An anti-superstition campaigner in India has been slain by gunmen on a motorcycle.
Dr. Narendra Dabholkar, 72, who led a committee for the eradication of blind faith (Andhashraddha Nirmulan Samiti), was found outside in a pool of blood Tuesday morning in Pune, southeast of Mumbai, and rushed to a hospital where he died.
Dabholkar, a celebrated rationalist, was at the forefront of a movement to legislate against superstition in a country where bogus witchcraft guised as religious ceremony regularly gets the better of both educated and uneducated Indians.
His death comes days after the Maharashtra state government announced plans to introduce a controversial anti-superstition bill, one that Dabholkar has been pushing for the last 14 years, much to the consternation of Indian right-wing groups.
"I'm fighting against religious practices that are 5,000 years old," said Dabholkar in an Indian Express newspaper interview published on his committee website. "I am asking people to rethink."
Dabholkar's committee members note that they aren't against God and religion as much as they are against bogus rituals, sacrifices and fraudulent "godmen" with dubious origins.
'I'm fighting against religious practices that are 5,000 years old.'— Dr. Narendra Dabholkar
Deepak J. Girme, a volunteer with the anti-blind-faith committee for nearly 20 years, told CBC News Dabholkar had received death threats in the past, but never thought the "terrorists" would actually go through with it.

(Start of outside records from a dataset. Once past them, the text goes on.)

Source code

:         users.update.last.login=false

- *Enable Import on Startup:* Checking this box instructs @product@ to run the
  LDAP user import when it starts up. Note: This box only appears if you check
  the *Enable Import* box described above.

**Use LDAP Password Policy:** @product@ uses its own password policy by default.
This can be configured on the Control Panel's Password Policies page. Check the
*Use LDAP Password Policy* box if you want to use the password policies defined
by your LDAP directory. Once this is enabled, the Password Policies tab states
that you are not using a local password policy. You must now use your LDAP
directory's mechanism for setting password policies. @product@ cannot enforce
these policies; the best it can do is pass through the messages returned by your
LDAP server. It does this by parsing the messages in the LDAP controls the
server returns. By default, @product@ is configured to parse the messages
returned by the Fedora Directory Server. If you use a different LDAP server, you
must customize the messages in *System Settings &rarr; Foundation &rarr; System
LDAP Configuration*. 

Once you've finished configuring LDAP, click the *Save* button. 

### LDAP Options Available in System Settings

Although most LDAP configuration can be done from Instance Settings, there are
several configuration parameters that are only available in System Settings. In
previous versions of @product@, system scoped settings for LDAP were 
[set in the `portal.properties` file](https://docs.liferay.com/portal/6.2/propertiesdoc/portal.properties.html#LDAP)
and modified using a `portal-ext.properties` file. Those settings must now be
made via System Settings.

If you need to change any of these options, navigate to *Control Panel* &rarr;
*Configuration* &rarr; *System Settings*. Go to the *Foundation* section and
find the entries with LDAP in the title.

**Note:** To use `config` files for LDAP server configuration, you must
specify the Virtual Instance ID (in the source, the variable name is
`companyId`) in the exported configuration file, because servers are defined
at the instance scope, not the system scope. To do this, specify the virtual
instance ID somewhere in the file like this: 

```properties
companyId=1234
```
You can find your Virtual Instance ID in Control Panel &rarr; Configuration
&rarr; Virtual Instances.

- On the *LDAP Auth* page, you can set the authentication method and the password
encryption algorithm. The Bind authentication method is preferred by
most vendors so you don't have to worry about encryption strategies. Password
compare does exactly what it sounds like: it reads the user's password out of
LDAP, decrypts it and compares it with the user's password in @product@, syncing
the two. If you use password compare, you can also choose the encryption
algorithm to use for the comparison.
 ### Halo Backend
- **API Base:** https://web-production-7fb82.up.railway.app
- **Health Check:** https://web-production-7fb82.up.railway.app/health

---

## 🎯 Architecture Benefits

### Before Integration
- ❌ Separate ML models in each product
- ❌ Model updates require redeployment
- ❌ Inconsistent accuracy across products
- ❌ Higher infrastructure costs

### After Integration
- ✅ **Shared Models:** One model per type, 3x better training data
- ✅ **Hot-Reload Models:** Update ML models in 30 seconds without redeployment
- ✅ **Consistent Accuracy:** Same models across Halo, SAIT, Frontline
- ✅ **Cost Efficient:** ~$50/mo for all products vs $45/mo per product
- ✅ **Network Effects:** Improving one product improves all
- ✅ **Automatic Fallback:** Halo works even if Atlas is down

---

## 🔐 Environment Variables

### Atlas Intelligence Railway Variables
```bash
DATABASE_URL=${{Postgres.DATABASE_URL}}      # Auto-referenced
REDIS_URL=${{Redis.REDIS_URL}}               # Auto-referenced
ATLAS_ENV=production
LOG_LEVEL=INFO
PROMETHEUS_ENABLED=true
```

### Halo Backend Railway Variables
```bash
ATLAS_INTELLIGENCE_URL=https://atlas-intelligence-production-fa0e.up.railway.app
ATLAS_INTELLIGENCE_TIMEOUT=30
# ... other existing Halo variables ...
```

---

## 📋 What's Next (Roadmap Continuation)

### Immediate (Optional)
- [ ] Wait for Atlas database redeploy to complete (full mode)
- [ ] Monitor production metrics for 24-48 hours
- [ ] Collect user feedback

Two months ago at a Mumbai rally, a fundamentalist Hindu organization announced that they would "make a Gandhi of Dhabolkar," Girme said, "meaning that they would assassinate him."
Girme said religious groups were afraid that Dabholkar and his followers were encroaching on their territory by educating people to give up blind faith, appreciate science and adopt an attitude of reason.
"Faith is the last word of the conperson," Girme said. "They ask you to have faith when they have no other explanation," he added, referring to Indian priests, witch doctors and politicians whom he said prey on people's religious devotion.
Girme told CBC News that in certain Maharashtran villages people have been fooled into seeing witch doctors rather than seeking necessary medical attention, and have even been persuaded to sacrifice children to appease the gods.
Dhabolkar was trying to get people out of that "hellhole," and was attacked because fundamentalists were losing power over people, Girme said.
"If you can’t fight thought with thought, reason with reason, then the only weapon that they have is to shoot him," Girme said. "But that will not stop the progress that has been made."
Dhabolkar also ran an addiction treatment centre and worked to improve education among women.
Girme said that there are currently no plans for a memorial, though Dhabolkar's followers have already organized a march in Pune.
"He was a simple man," said Girme, pointing out that Dhabolkar was not one for ceremony.